### [WORK TASK]
Reproduce every line below verbatim, keeping the original order and layout.

### [PROVIDED DATA]
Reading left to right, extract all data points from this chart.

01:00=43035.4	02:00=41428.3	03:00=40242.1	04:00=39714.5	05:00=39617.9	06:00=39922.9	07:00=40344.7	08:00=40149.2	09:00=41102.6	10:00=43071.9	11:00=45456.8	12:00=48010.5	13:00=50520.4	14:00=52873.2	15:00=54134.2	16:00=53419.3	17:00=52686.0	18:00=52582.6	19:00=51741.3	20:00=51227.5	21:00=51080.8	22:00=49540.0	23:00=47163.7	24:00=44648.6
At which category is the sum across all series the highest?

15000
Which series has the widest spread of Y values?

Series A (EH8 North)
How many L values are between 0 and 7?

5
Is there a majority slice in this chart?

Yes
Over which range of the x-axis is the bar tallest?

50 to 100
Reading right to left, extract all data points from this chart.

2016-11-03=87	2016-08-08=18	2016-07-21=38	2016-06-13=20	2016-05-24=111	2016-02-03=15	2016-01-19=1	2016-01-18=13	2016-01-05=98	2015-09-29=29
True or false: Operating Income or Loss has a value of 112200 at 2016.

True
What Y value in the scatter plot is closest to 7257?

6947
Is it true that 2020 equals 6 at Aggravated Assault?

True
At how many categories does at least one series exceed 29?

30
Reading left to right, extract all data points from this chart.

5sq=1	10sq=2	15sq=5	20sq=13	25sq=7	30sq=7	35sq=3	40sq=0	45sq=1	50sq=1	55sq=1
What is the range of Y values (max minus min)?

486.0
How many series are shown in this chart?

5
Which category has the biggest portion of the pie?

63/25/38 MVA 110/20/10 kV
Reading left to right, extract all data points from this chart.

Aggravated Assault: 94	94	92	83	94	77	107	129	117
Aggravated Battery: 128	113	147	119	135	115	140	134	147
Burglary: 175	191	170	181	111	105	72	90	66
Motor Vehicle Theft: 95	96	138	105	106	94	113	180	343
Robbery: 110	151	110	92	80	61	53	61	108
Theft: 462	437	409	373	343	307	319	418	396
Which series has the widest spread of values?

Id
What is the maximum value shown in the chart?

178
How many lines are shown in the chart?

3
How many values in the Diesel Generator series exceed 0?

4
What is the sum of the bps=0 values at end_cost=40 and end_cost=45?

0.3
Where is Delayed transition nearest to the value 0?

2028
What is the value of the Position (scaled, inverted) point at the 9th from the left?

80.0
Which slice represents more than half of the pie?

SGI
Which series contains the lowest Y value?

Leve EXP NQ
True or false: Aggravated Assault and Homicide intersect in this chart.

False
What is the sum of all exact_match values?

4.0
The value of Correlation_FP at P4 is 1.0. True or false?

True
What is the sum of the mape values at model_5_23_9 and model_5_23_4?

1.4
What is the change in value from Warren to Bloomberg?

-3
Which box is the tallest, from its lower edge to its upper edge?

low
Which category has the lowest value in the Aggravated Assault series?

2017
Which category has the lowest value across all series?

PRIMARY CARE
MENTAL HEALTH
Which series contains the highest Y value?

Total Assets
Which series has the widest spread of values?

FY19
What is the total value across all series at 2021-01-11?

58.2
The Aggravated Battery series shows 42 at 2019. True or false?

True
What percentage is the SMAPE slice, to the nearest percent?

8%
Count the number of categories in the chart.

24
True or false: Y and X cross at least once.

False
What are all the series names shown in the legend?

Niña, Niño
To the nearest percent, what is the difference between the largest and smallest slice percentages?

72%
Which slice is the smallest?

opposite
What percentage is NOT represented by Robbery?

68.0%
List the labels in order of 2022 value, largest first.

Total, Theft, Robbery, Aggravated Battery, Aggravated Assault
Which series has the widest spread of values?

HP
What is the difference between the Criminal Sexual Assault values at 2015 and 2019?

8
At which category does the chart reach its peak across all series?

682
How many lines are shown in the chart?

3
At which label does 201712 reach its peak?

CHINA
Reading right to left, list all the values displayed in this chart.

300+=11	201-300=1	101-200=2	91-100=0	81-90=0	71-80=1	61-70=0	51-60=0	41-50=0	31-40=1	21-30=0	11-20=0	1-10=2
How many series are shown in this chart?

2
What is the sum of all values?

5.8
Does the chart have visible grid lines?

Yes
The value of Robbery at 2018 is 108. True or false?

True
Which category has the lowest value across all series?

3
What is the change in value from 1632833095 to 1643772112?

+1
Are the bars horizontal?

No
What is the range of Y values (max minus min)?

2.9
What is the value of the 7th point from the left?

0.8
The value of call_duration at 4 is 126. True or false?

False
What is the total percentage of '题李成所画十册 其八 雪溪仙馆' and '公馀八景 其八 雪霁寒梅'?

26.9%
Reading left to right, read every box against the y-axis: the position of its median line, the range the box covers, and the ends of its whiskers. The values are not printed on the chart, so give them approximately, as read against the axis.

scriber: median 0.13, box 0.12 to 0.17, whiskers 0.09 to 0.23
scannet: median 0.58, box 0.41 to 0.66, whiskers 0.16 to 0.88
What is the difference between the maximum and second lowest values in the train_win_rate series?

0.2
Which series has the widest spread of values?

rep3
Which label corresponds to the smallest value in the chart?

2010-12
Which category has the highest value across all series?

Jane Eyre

### [TASK OUTPUT]
Reading left to right, extract all data points from this chart.

01:00=43035.4	02:00=41428.3	03:00=40242.1	04:00=39714.5	05:00=39617.9	06:00=39922.9	07:00=40344.7	08:00=40149.2	09:00=41102.6	10:00=43071.9	11:00=45456.8	12:00=48010.5	13:00=50520.4	14:00=52873.2	15:00=54134.2	16:00=53419.3	17:00=52686.0	18:00=52582.6	19:00=51741.3	20:00=51227.5	21:00=51080.8	22:00=49540.0	23:00=47163.7	24:00=44648.6
At which category is the sum across all series the highest?

15000
Which series has the widest spread of Y values?

Series A (EH8 North)
How many L values are between 0 and 7?

5
Is there a majority slice in this chart?

Yes
Over which range of the x-axis is the bar tallest?

50 to 100
Reading right to left, extract all data points from this chart.

2016-11-03=87	2016-08-08=18	2016-07-21=38	2016-06-13=20	2016-05-24=111	2016-02-03=15	2016-01-19=1	2016-01-18=13	2016-01-05=98	2015-09-29=29
True or false: Operating Income or Loss has a value of 112200 at 2016.

True
What Y value in the scatter plot is closest to 7257?

6947
Is it true that 2020 equals 6 at Aggravated Assault?

True
At how many categories does at least one series exceed 29?

30
Reading left to right, extract all data points from this chart.

5sq=1	10sq=2	15sq=5	20sq=13	25sq=7	30sq=7	35sq=3	40sq=0	45sq=1	50sq=1	55sq=1
What is the range of Y values (max minus min)?

486.0
How many series are shown in this chart?

5
Which category has the biggest portion of the pie?

63/25/38 MVA 110/20/10 kV
Reading left to right, extract all data points from this chart.

Aggravated Assault: 94	94	92	83	94	77	107	129	117
Aggravated Battery: 128	113	147	119	135	115	140	134	147
Burglary: 175	191	170	181	111	105	72	90	66
Motor Vehicle Theft: 95	96	138	105	106	94	113	180	343
Robbery: 110	151	110	92	80	61	53	61	108
Theft: 462	437	409	373	343	307	319	418	396
Which series has the widest spread of values?

Id
What is the maximum value shown in the chart?

178
How many lines are shown in the chart?

3
How many values in the Diesel Generator series exceed 0?

4
What is the sum of the bps=0 values at end_cost=40 and end_cost=45?

0.3
Where is Delayed transition nearest to the value 0?

2028
What is the value of the Position (scaled, inverted) point at the 9th from the left?

80.0
Which slice represents more than half of the pie?

SGI
Which series contains the lowest Y value?

Leve EXP NQ
True or false: Aggravated Assault and Homicide intersect in this chart.

False
What is the sum of all exact_match values?

4.0
The value of Correlation_FP at P4 is 1.0. True or false?

True
What is the sum of the mape values at model_5_23_9 and model_5_23_4?

1.4
What is the change in value from Warren to Bloomberg?

-3
Which box is the tallest, from its lower edge to its upper edge?

low
Which category has the lowest value in the Aggravated Assault series?

2017
Which category has the lowest value across all series?

PRIMARY CARE
MENTAL HEALTH
Which series contains the highest Y value?

Total Assets
Which series has the widest spread of values?

FY19
What is the total value across all series at 2021-01-11?

58.2
The Aggravated Battery series shows 42 at 2019. True or false?

True
What percentage is the SMAPE slice, to the nearest percent?

8%
Count the number of categories in the chart.

24
True or false: Y and X cross at least once.

False
What are all the series names shown in the legend?

Niña, Niño
To the nearest percent, what is the difference between the largest and smallest slice percentages?

72%
Which slice is the smallest?

opposite
What percentage is NOT represented by Robbery?

68.0%
List the labels in order of 2022 value, largest first.

Total, Theft, Robbery, Aggravated Battery, Aggravated Assault
Which series has the widest spread of values?

HP
What is the difference between the Criminal Sexual Assault values at 2015 and 2019?

8
At which category does the chart reach its peak across all series?

682
How many lines are shown in the chart?

3
At which label does 201712 reach its peak?

CHINA
Reading right to left, list all the values displayed in this chart.

300+=11	201-300=1	101-200=2	91-100=0	81-90=0	71-80=1	61-70=0	51-60=0	41-50=0	31-40=1	21-30=0	11-20=0	1-10=2
How many series are shown in this chart?

2
What is the sum of all values?

5.8
Does the chart have visible grid lines?

Yes
The value of Robbery at 2018 is 108. True or false?

True
Which category has the lowest value across all series?

3
What is the change in value from 1632833095 to 1643772112?

+1
Are the bars horizontal?

No
What is the range of Y values (max minus min)?

2.9
What is the value of the 7th point from the left?

0.8
The value of call_duration at 4 is 126. True or false?

False
What is the total percentage of '题李成所画十册 其八 雪溪仙馆' and '公馀八景 其八 雪霁寒梅'?

26.9%
Reading left to right, read every box against the y-axis: the position of its median line, the range the box covers, and the ends of its whiskers. The values are not printed on the chart, so give them approximately, as read against the axis.

scriber: median 0.13, box 0.12 to 0.17, whiskers 0.09 to 0.23
scannet: median 0.58, box 0.41 to 0.66, whiskers 0.16 to 0.88
What is the difference between the maximum and second lowest values in the train_win_rate series?

0.2
Which series has the widest spread of values?

rep3
Which label corresponds to the smallest value in the chart?

2010-12
Which category has the highest value across all series?

Jane Eyre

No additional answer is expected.